Miro por la ventanilla mientras empezamos a atravesar Fall River, que, envuelta en la neblina matutina, parece una ciudad industrial fantasma.

—Estoy a punto de perderla —le digo a Gavin al cabo de un rato—. A la panadería. Por eso Matt ha venido tantas veces. Existía la posibilidad de que la salvaran unos inversores, pero supongo que lo eché todo a perder cuando me fui a París.

—¿Eso te dijo Matt?

Asiento con la cabeza y vuelvo a mirar por la ventanilla.

—Qué absurdo —dice Gavin—. Si alguien quiere invertir de verdad, no dejará pasar una buena oportunidad comercial porque una persona se haya tenido que marchar unos cuantos días por un asunto familiar urgente. Si Matt te ha dicho eso, es que es idiota… O está tratando de hacerte sentir culpable.

—¿Por qué iba a hacer una cosa así?

Gavin se encoge de hombros.

—Tal vez no sea tan buena persona.

—Tal vez —murmuro.

Da la impresión de que todos los hombres que he dejado entrar en mi vida a lo largo de los años pertenecen a esta categoría.

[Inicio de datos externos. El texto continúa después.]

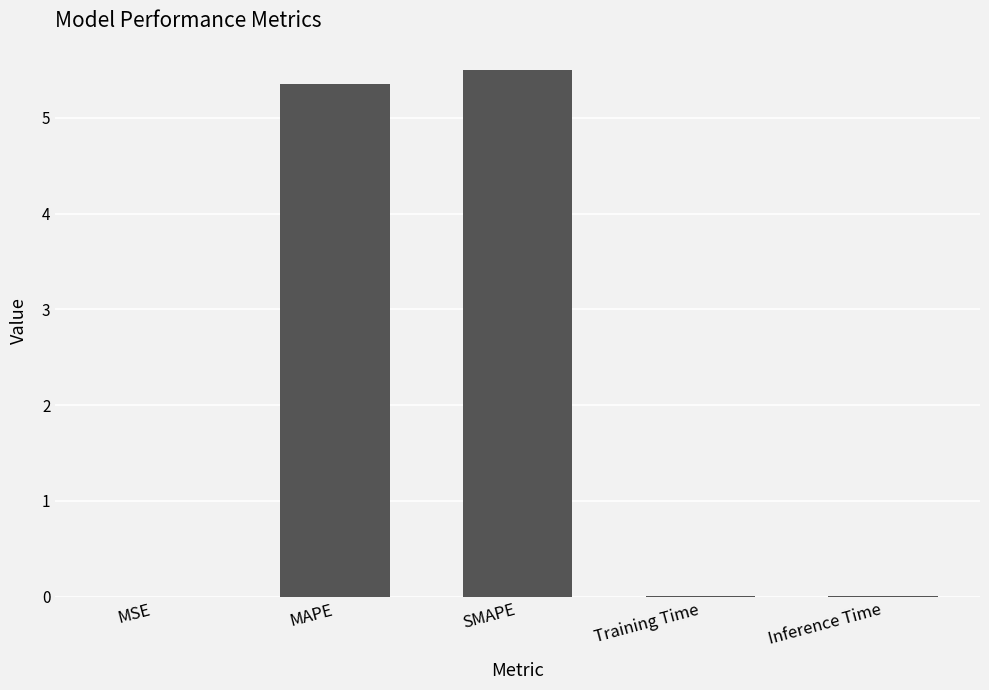

What value does the data have at MAPE?

5.4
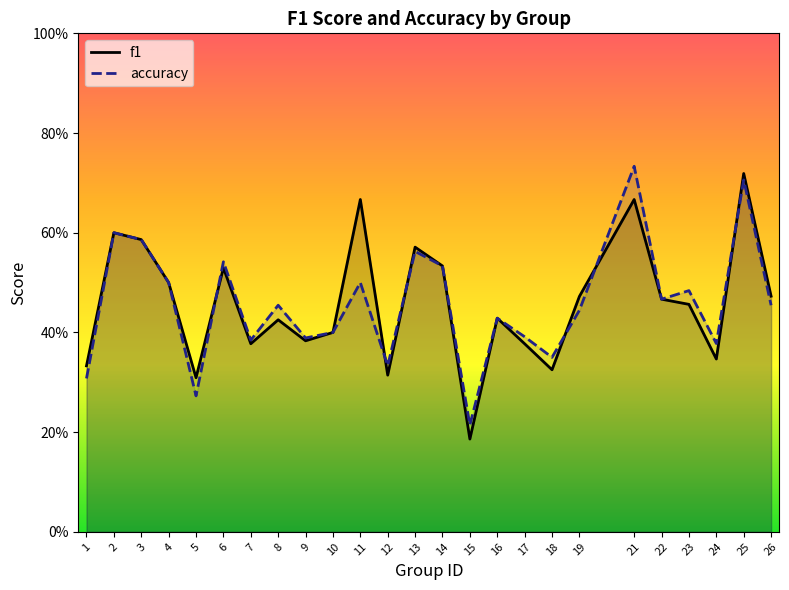

Does the chart display data point markers on the line(s)?

No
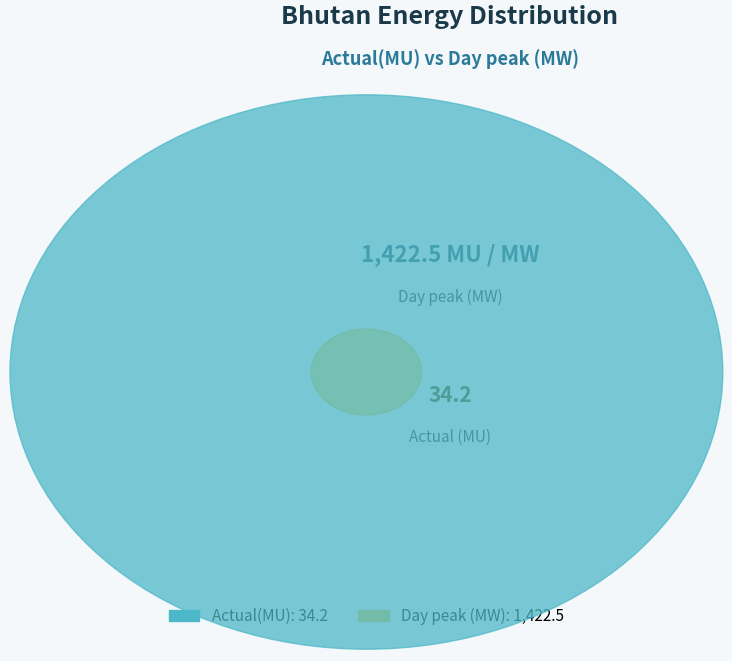

To the nearest percent, what percentage of the pie is Day peak (MW)?

98%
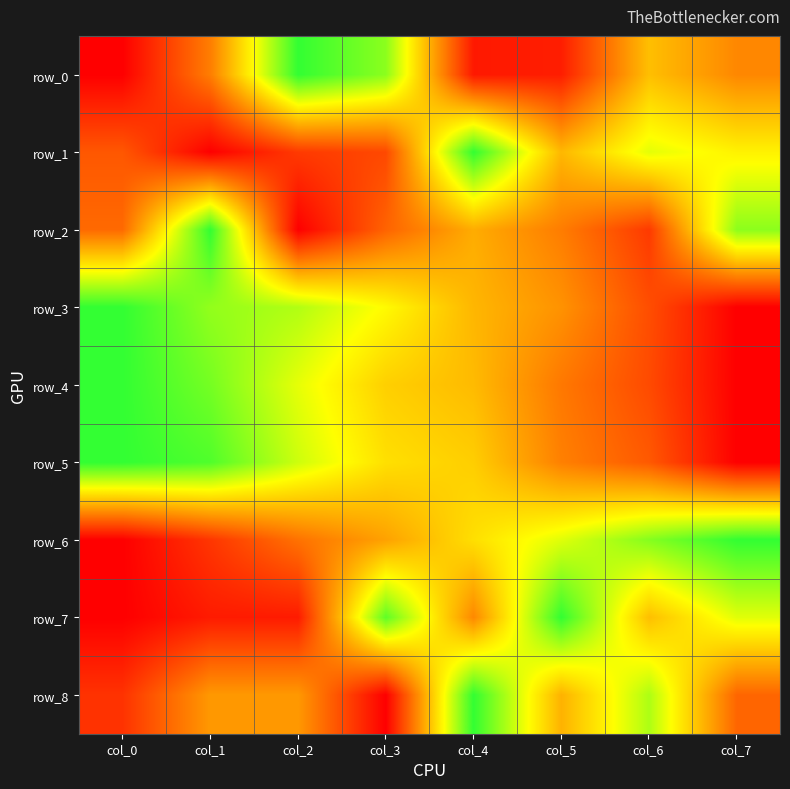

Read the row_8 value at col_0.

0.1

—¿Y cómo te sientes con respecto a la posibilidad de perder la panadería? —pregunta Gavin después de una pausa.

Me lo pienso.

—Siento que soy un fracaso —respondo.

—Si pierdes la panadería, Hope, no es porque tú hayas fracasado —dice Gavin—. No conozco a nadie que trabaje más que tú. No es un fracaso, sino que es la situación económica, que está fuera de nuestro control.

Manifiesto mi desacuerdo con la cabeza.

—La panadería ha pertenecido a mi familia durante sesenta años. Mi madre y mi abuela la mantuvieron a flote a pesar de un montón de vicisitudes; cuando me la pasan a mí, yo la destruyo.

—Tú no has destruido nada —dice Gavin.

Muevo la cabeza de un lado a otro y me miro el regazo.

—Lo destruyo todo.

—Eso es absurdo y tú lo sabes. —Gavin carraspea—. ¿Es esto lo que siempre has querido hacer? ¿Encargarte de la panadería de tu familia?

Echo a reír.

—No, claro que no. Quería ser abogada. Iba por la mitad de la carrera, en Boston, cuando descubrí que estaba embarazada de Annie, de modo que dejé la universidad, me casé con Rob y al final volví a vivir al cabo Cod.

—¿Y por qué dejaste la universidad?

Me encojo de hombros.

—Me pareció que era lo que tenía que hacer.

Gavin asiente con la cabeza y parece reflexionar durante un minuto.

—¿Te gustaría reanudarla? —pregunta—. ¿Todavía quieres ser abogada?

Me lo pienso.

—Me siento muy frustrada por haber abandonado los estudios —digo—, pero, al mismo tiempo, tengo la extraña sensación de que tal vez no era mi destino llegar a ser abogada. Tal vez mi destino sea encargarme de la panadería. Es que ya no me imagino la vida sin ella y más ahora que sé lo que supone para mi familia, ahora que sé que es, prácticamente, lo único que trajo mi abuela de su pasado.

—¿Sabes una cosa? No creo que vayas a perder la panadería —dice Gavin al cabo de un minuto.

—¿Por qué lo dices?

—Porque pienso que en la vida las cosas se suelen resolver cuando más las necesitamos.

Lo miro.

—¿Y eso es todo? ¿Que las cosas pasan como tienen que pasar?

Gavin echa a reír.

—De acuerdo, pues sí, parezco una de esas tarjetas de Hallmark.

Guardo silencio unos instantes.

—Annie te considera una suerte de «arreglatodo» para personas —digo con un hilo de voz.

Ríe otra vez.

—¿En serio?

Lo miro de reojo.

—¿Sabes qué? No hace falta que me arregles ni que me salves ni nada de eso.

Me mira y mueve la cabeza de un lado a otro.